◆ **Tarefas e exercícios**:
1. Liste tudo o que, segundo o texto sobre a formação do professor de história, constitui o objeto de ensino da história.
2. De acordo com o texto sobre a formação do professor de história, onde o professor adquire o conhecimento específico da disciplina?
3. Retome o texto sobre a formação do professor de história e continue-o a partir da última frase apresentada.

◆ **Texto**:
+-------+

É na instituição escolar que as relações entre os sabres docentes e os saberes

dos alunos defrontam-se coma as demandas da sociedade em relação à

reprodução, á transmissão e a produção de saberes e valores históricos e

culturais. Nesse sentido, as práticas escolares exigem dos professores de

história muito mais que o conhecimento específico da disciplina, adquirido na

formação universitária. Ora, o que professor de história ensina e deixa de

ensinar na sala de aula vai muito além de sua especialidade. Daí decorre o que

parece óbvio, a necessidade de articular diferentes saberes no processo de

formação. No caso do professor de história, as dimensões éticas e políticas da

formação são extremamente importantes, pois o objeto de ensino da história é

constituído de tradições, ideias, símbolos e representações que dão sentido às

diferentes experiências históricas vividas pelos homens nas diversas épocas.

+-------+

◆ **Informações registradas**:
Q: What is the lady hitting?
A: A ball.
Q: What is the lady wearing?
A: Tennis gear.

+-------+

◆ **Respostas por tarefa**:
1. Tradições, ideias, símbolos e representações.

2. Na formação universitária.

3.
(FONSECA, 2005, p. 71)

Em suma, as fronteiras interdisciplinares da formação dos professores devem ser

vistas como díades de entrelaçamento e conexões e não como barreiras e limites. Significa

assumir a interdisciplinaridade como uma postura política e pedagógica, na qual a formação

seja indissociável de diversas instâncias (universidades, secretarias de educação, escolas) e dos

diversos campos do saber. Significa transitar pelo território dos saberes, possibilitando a

totalidade do ato de conhecer e formar-se.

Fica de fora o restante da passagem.